> **INPUT DATA**
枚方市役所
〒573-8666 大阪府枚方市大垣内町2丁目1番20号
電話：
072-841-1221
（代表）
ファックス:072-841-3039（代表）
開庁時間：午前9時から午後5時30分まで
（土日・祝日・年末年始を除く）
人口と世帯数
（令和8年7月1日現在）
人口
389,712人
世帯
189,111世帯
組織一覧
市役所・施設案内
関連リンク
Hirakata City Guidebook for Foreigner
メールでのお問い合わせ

--

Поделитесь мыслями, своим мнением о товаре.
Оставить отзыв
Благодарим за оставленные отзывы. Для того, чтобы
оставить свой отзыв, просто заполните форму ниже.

> **ASSIGNMENT**
Copy out word for word the lines of the listing, beginning at the line that has "Поделитесь мыслями, своим мнением о товаре." and stopping after the line that has "оставить свой отзыв, просто".

> **ANSWER BOX**
Поделитесь мыслями, своим мнением о товаре.
Оставить отзыв
Благодарим за оставленные отзывы. Для того, чтобы
оставить свой отзыв, просто заполните форму ниже.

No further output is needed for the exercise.